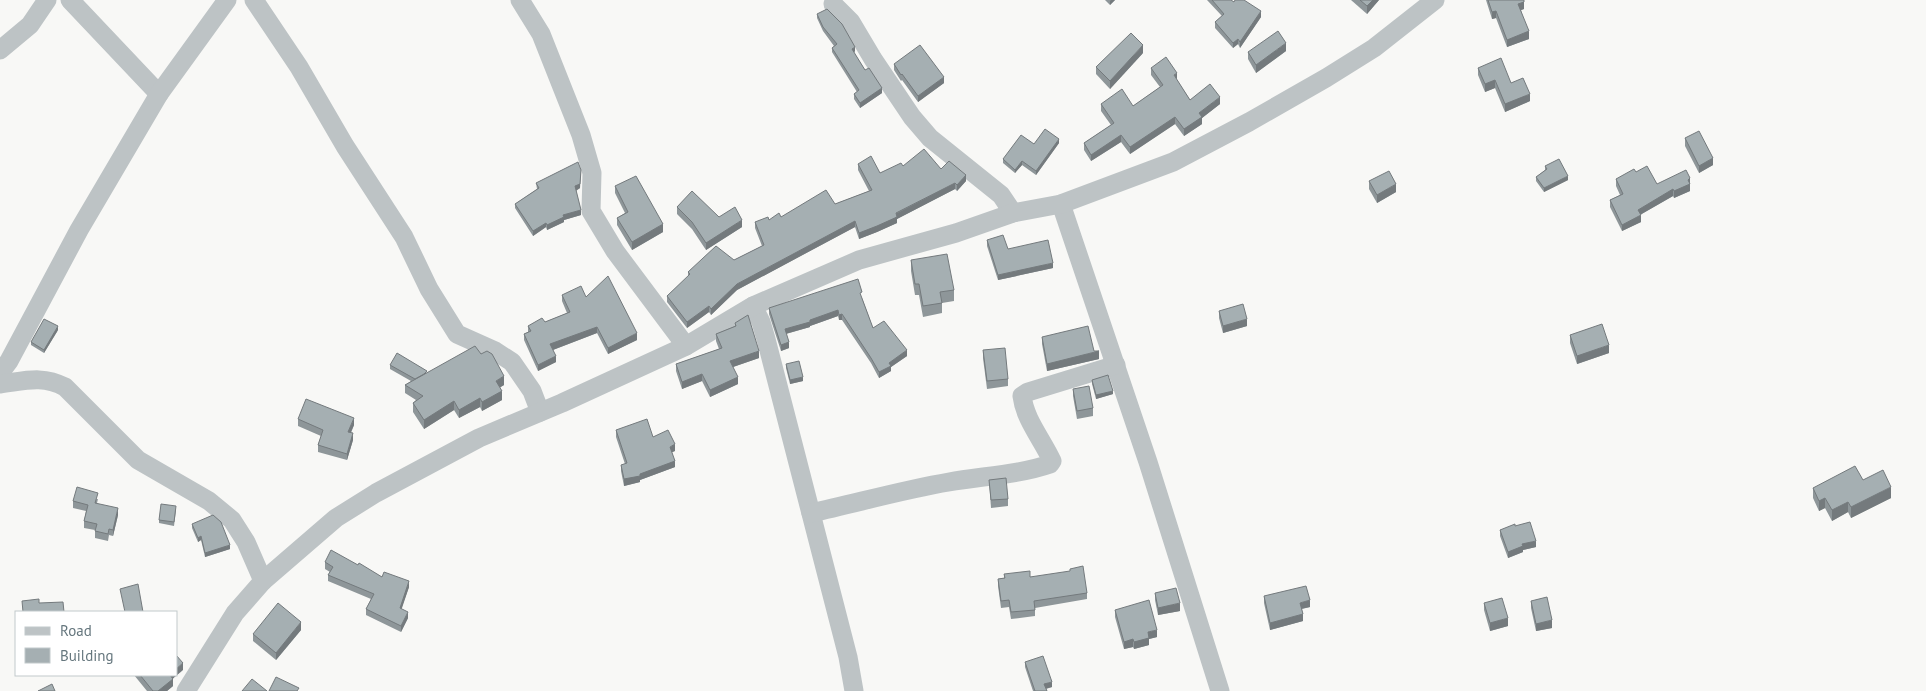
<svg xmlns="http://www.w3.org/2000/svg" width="1926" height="691" font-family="'PT Sans',sans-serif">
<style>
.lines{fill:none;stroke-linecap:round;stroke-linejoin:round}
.minor{stroke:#bdc3c5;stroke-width:19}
.wall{fill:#8e9699}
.shaded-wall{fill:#747a7d}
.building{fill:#a5afb2;stroke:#747a7d}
</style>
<rect width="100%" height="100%" fill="#f8f8f6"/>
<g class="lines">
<!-- minor -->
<g class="minor">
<path d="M70,0L159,94"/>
<path d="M254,0L299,67L345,146L404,237L429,289L457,334L495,351L512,362L532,391L540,412"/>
<path d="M520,0L541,34L581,135L592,173L591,211L615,251L686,346"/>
<path d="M833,4L851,22L873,59L912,117L930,138L1001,195L1013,213"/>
<path d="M0,50L30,25L47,0"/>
<path d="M1061,204L1148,462L1220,691"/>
<path d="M753,306L761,322L766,339L848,657L854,691"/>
<path d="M0,373L9,361L79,230L159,94L227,0"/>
<path d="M0,384C25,381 42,375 65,387L138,460L209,501L232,520L246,542L263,581"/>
<path d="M811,513C857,503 902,490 949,482C982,476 1018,475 1050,464L1052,461C1042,439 1025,420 1022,396L1028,392L1116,365"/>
<path d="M186,691L235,613L263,581L336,518L376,493L479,438L562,403L686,346L753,306L859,260L956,233L1013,213L1061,204L1173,162L1249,122L1326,78L1374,48L1435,0"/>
</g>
</g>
<!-- wall -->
<g class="wall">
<path d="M1105,0H1115L1110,5Z"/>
<path d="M1207,0H1231L1234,2L1261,17L1240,48L1238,44L1233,48L1215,28V22L1222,16Z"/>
<path d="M1351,0H1379L1367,14Z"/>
<path d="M1486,0H1524V9L1521,10L1529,39L1507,47L1496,18L1492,19Z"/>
<path d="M817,14L855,51L854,53L865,70L882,93L860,108L854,99V94L857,92L832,52V48L834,46L823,31L817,18Z"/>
<path d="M1286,51L1256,73L1248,59V52Z"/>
<path d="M1143,53L1110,89L1096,74V67Z"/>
<path d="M894,64L944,83L918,102L902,80L901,81L894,70Z"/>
<path d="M1151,68L1177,80L1190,100L1220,104L1202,118V124L1184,136L1175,124L1130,154L1121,142L1091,161L1084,150V143L1111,125L1101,111V104L1133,106L1160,87L1151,75Z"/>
<path d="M1478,68L1511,83L1530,101L1505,112L1495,88L1485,92L1478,75Z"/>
<path d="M1685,138L1713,165L1699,173L1685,146Z"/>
<path d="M1059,143L1036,175L1022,165L1015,173L1003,163V159L1034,144Z"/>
<path d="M858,164L880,173L903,166L941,169L966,181L957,191L955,189L897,219V223L877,232L859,239L855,227L737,290L711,315L709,312L687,328L667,302V296L688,277V272L734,260L762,246L755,228V222L769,220L835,204L869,191L858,170Z"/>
<path d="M1545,166L1568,180L1544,192L1536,181V177L1545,170Z"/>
<path d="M1636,172L1657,184L1690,185V191L1674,198L1673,196L1640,215L1641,222L1622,231L1610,207V200L1620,195L1616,186V179Z"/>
<path d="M1369,181L1396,192L1377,203L1369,189Z"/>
<path d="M536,183L580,188L576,191L581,215L564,220V222L547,230L546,227L533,236L515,208V204L537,189Z"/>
<path d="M615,186L663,232L632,250L617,225V218L625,213L615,193Z"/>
<path d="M677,207L719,217L742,227L706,250L692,229L677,214Z"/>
<path d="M987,240L1053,268L998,280L987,246Z"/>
<path d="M911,260L954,290V301L942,303V313L923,317L919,295H915L911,271Z"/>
<path d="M562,295L586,297L637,340L608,354L597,333L553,350L556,362L538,371L524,340V334L528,332V326L545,322L567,313L562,301Z"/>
<path d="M862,298L873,328L907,356L891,367V371L879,378L871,363L842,320H839L838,316L810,326V327L786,334L789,348L781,351L769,314V308Z"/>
<path d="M1219,311L1247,326L1223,333L1219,318Z"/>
<path d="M735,323L759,358L733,367L738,384L710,397L702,381L682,389L676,371V364L719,349L716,341V334L735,326Z"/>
<path d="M58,330L44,353L31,345V342Z"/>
<path d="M1570,335L1609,353L1577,364L1570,343Z"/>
<path d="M1042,337L1099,359L1047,371L1042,344Z"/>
<path d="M983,350L1008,379V386L987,389L983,358Z"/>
<path d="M786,364L803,381L790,384L786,368Z"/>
<path d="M390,365L427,373L504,385L500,387L502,400L482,411L480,407L459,418L454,410L424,429L413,412V403L416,400L405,393V385L411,381L390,369Z"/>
<path d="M1092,380L1113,394L1096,399L1092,384Z"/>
<path d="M1073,389L1093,408V416L1077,419L1073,396Z"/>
<path d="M298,419L354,425L351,433L353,440L347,460L318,452V445L321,436L298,426Z"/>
<path d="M616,430L653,437L675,451L672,452L675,467L640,480V482L624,486L621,471V465L625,464L616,437Z"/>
<path d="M989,480L1008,499V506L991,508Z"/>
<path d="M1863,480L1891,498L1851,518L1848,512L1832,521L1825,508L1819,511L1813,498V488Z"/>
<path d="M98,499L97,503L118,515L113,536L109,535L108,541L95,538V530L84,528V521L86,511L73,508V501Z"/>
<path d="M176,510L174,526L159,523V520Z"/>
<path d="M192,524L230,549L205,557L201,540L198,542L192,528Z"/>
<path d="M1515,526L1536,547L1523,550V552L1508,558L1500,536V530Z"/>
<path d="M325,562L358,565L382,577L409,587L401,609L408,618L401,632L366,615V609L371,599L328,581V575L330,572L325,569Z"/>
<path d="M1004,574L1030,577L1087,593V599L1035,608V616L1011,619L1009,607L1001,608L998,586V579L1004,578Z"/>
<path d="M1155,593L1180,611L1158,615L1155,600Z"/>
<path d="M1264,596L1310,607L1302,609L1303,621L1270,630L1264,603Z"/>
<path d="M1531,601L1552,628L1536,631L1531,608Z"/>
<path d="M1484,603L1508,626L1490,631L1484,610Z"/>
<path d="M1115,610L1157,637L1149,639V645L1134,649L1133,647L1124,649L1115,617Z"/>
<path d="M301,630L276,660L253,641V634Z"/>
<path d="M1025,662L1052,687L1046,689L1047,691H1033L1025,667Z"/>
<path d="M183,670L173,678V686L167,691H147L134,675H176Z"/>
</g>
<!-- shaded-wall -->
<g class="shaded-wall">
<path d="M1111,0H1115L1110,5V1Z"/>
<path d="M1373,0H1379L1367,14V6Z"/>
<path d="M1524,2V9L1518,11V4Z"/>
<path d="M1261,11V17L1240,48V42Z"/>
<path d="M1496,11V18L1492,19V12Z"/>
<path d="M1529,31V39L1507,47V40Z"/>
<path d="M1238,39V44L1233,48V43Z"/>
<path d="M1286,43V51L1256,73V65Z"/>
<path d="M1143,45V53L1110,89V81Z"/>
<path d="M855,47V51L852,54V49Z"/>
<path d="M1177,73V80L1174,75Z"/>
<path d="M944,77V83L918,102V96Z"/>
<path d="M1495,80V88L1485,92V84Z"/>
<path d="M882,88V93L860,108V103Z"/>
<path d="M1530,94V101L1505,112V104Z"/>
<path d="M1220,97V104L1202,118V124L1184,136V129L1199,113Z"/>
<path d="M1175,117V124L1130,154V147Z"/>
<path d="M1121,135V142L1091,161V155Z"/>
<path d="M1059,139V143L1036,175V171Z"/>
<path d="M1713,158V165L1699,173V166Z"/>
<path d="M1022,161V165L1015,173V170Z"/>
<path d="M581,170L580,188L575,191V186Z"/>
<path d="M966,175V181L957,191V185Z"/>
<path d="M1568,176V180L1544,192V188Z"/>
<path d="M1690,178V191L1674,198V191Z"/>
<path d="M955,183V189L897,219V223L877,232L859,239V233Z"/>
<path d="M1396,184V192L1377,203V195Z"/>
<path d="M1673,189V196L1638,216V210Z"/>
<path d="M581,210V215L564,220V222L547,230V225L563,215Z"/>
<path d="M1641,215V222L1622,231V225Z"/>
<path d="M742,220V227L706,250V243Z"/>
<path d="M855,221V227L737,290L711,315V309L737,284Z"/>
<path d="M546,223V227L533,236V231Z"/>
<path d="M663,224V232L632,250V242Z"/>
<path d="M1053,263V268L998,280V275Z"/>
<path d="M709,306V312L687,328V322Z"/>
<path d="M838,310V316L810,326V327L785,334V329Z"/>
<path d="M842,314V320H839V315Z"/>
<path d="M1247,319V326L1223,333V326Z"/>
<path d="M58,326V330L44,353V350Z"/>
<path d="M597,327V333L550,351V344Z"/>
<path d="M637,333V340L608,354V348Z"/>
<path d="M789,342V348L781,351V345Z"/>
<path d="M1609,345V353L1577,364V356Z"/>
<path d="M907,350V356L891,367V371L879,378V372L889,363Z"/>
<path d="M759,351V358L730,368V361Z"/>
<path d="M1099,351V359L1047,371V364Z"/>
<path d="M556,356V362L538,371V365Z"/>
<path d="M702,374V381L682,389V382Z"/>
<path d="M504,376V385L496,390V381Z"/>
<path d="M738,377V384L710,397V390Z"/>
<path d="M803,377V381L790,384V380Z"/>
<path d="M502,391V400L482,411V402Z"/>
<path d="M1113,391V394L1096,399V395Z"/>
<path d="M480,398V407L459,418V410Z"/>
<path d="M454,401V410L424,429V420Z"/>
<path d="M354,418V425L348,438V432Z"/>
<path d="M353,433V440L347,460V454Z"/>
<path d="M675,444V451L670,453V447Z"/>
<path d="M675,461V467L640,480V482L624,486V479Z"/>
<path d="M1891,487V498L1851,518V507Z"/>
<path d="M1825,498V508L1819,511V501Z"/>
<path d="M1848,502V512L1832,521V510Z"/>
<path d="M118,508V515L113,536V530Z"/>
<path d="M201,536V540L198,542V538Z"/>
<path d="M1536,541V547L1523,550V552L1508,558V552L1522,544Z"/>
<path d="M230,545V549L205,557V553Z"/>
<path d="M409,581V587L400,614V608Z"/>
<path d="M1310,600V607L1300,609V603Z"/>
<path d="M1180,603V611L1158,615V608Z"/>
<path d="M408,612V618L401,632V626Z"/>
<path d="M1303,614V621L1270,630V623Z"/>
<path d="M1508,618V626L1490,631V623Z"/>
<path d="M1552,620V628L1536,631V624Z"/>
<path d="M301,622V630L276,660V653Z"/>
<path d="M1157,630V637L1149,639V645L1134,649V642L1148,632Z"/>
<path d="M1133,639V647L1124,649V642Z"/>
<path d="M183,663V670L170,681V675H176V669Z"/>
<path d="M173,679V686L167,691H158Z"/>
<path d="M1052,682V687L1044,689V684Z"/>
</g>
<!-- building -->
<g class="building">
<path d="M1212,0H1231L1234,2L1235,0H1244L1261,11L1240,42L1238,39L1233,43L1215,22L1224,14Z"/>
<path d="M1360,0H1373L1367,6Z"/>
<path d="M1488,0H1524V2L1518,4L1529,31L1507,40L1496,11L1492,12Z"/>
<path d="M827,9L842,24L855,47L852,49L865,70L869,68L882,88L860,103L854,94L859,90L832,48L837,44L823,27L817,14Z"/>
<path d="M1278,31L1286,43L1256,65L1248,52Z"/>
<path d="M1131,33L1143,45L1110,81L1096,67Z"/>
<path d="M920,45L944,77L918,96L902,74L901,75L894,64Z"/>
<path d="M1166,57L1177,73L1174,75L1190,100L1210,84L1220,97L1199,113L1202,117L1184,129L1175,117L1130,147L1121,135L1091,155L1084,143L1114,123L1101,104L1122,89L1133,106L1163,85L1151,68Z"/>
<path d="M1501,58L1511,83L1523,78L1530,94L1505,104L1495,80L1485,84L1478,68Z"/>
<path d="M1045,129L1059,139L1036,171L1022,161L1015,170L1003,159L1021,135L1034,144Z"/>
<path d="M1699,131L1713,158L1699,166L1685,138Z"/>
<path d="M924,149L941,169L949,161L966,175L957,185L955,183L896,213L897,217L877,226L859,233L855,221L737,284L711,309L709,306L687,322L667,296L690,274L688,272L716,246L734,260L764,245L755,222L768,217L769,220L779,213L781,217L826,190L835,204L872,190L858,164L871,156L880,173L901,163L903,166Z"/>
<path d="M1559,159L1568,176L1544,188L1536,177L1547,169L1545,166Z"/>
<path d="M578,162L581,170L580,184L575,186L581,210L563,215L564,217L547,225L546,223L533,231L515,204L539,188L536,183Z"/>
<path d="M1647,166L1657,184L1686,170L1690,178L1688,180L1690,184L1674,191L1673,189L1638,210L1641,215L1622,225L1610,200L1623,194L1616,179L1634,169L1636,172Z"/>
<path d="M1389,171L1396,184L1377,195L1369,181Z"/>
<path d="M636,176L663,224L632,242L617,218L628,212L615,186Z"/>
<path d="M692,191L719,217L735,207L742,220L706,243L692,222L677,207Z"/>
<path d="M1003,235L1008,249L1048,240L1053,263L998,275L987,240Z"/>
<path d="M947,254L954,290L940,292L942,303L923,306L919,284H915L911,260Z"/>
<path d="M608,276L637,333L608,348L597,327L550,344L556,356L538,365L524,334L531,331L528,326L542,318L545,322L570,312L562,295L581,286L586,297Z"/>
<path d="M858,279L862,292L860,293L873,328L884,321L907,350L889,363L891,366L879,372L871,358L842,314L839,315L838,310L810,320V322L785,329L789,342L781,345L769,308Z"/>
<path d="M1243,304L1247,319L1223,326L1219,311Z"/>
<path d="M748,315L759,351L730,361L738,377L710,390L702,374L682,382L676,364L722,348L716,334L736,326L735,323Z"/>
<path d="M44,319L58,326L44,350L31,342Z"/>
<path d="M1602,324L1609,345L1577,356L1570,335Z"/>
<path d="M1088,326L1094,351H1099L1047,364L1042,337Z"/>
<path d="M475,346L481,354L487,351L492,354L504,376L496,381L502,391L482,402L480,398L459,410L454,401L424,420L413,403L423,396L405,385Z"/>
<path d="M1005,348L1008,379L987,381L983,350Z"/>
<path d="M397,353L427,371L424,374L415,379L390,365Z"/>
<path d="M799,361L803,377L790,380L786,364Z"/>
<path d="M1108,375L1113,391L1096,395L1092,380Z"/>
<path d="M1089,386L1093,408L1077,411L1073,389Z"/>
<path d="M306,399L354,418L348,432L353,433L347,454L318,445L323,430L298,419Z"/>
<path d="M647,419L653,437L668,430L675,444L670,447L675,461L640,474V476L624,479L621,465L627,463L616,430Z"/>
<path d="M1855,466L1863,480L1883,470L1891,487L1851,507L1848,502L1832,510L1825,498L1819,501L1813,488Z"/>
<path d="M1006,478L1008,499L991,500L989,480Z"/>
<path d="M77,487L98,493L95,503L118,508L113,530L109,529L108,534L95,531L97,524L84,521L88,505L73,501Z"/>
<path d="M161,504L176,506L174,522L159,520Z"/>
<path d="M213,515L221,522L230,545L205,553L201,536L198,538L192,524Z"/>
<path d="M1530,522L1536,541L1522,544L1523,546L1508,552L1500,530L1515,524V526Z"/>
<path d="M331,550L358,565L359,563L382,577L384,572L409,581L400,608L408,612L401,626L366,609L374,594L328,575L333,567L325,562Z"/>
<path d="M1083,566L1087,593L1034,601L1035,610L1011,612L1009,600L1001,601L998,579L1005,578L1004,574L1030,571V577L1070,571V569Z"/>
<path d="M138,584L143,612H125L120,589Z"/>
<path d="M1306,586L1310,600L1300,603L1303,614L1270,623L1264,596Z"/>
<path d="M1176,588L1180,603L1158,608L1155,593Z"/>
<path d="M1547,597L1552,620L1536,624L1531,601Z"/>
<path d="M1502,598L1508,618L1490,623L1484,603Z"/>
<path d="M39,599V603L63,602L64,612H23L22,601Z"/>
<path d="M1149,600L1157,630L1148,632L1149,638L1134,642L1133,639L1124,642L1115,610Z"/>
<path d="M278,603L301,622L276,653L253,634Z"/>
<path d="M176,655L183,663L176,669Z"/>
<path d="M1043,656L1052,682L1044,684L1047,691H1035L1025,662Z"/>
<path d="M140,675H170L173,679L158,691H153Z"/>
<path d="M276,677L299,688L297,691H269Z"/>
<path d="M252,679L267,691H242Z"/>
<path d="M52,684L55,691H38Z"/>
</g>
<!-- legend -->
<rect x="15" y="611" width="162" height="65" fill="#ffffff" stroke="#c2c9cb"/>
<rect x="25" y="627" width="25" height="8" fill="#bdc3c5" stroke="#c2c9cb"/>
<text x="60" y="636" font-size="15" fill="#66777e">Road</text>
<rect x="25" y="648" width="25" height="15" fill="#a5afb2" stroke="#c2c9cb"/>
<text x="60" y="661" font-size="15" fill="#66777e">Building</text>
</svg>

***

*Work required*.
List every line above that contains the word "lines".

*Exercise answer*.
.lines{fill:none;stroke-linecap:round;stroke-linejoin:round}
<g class="lines">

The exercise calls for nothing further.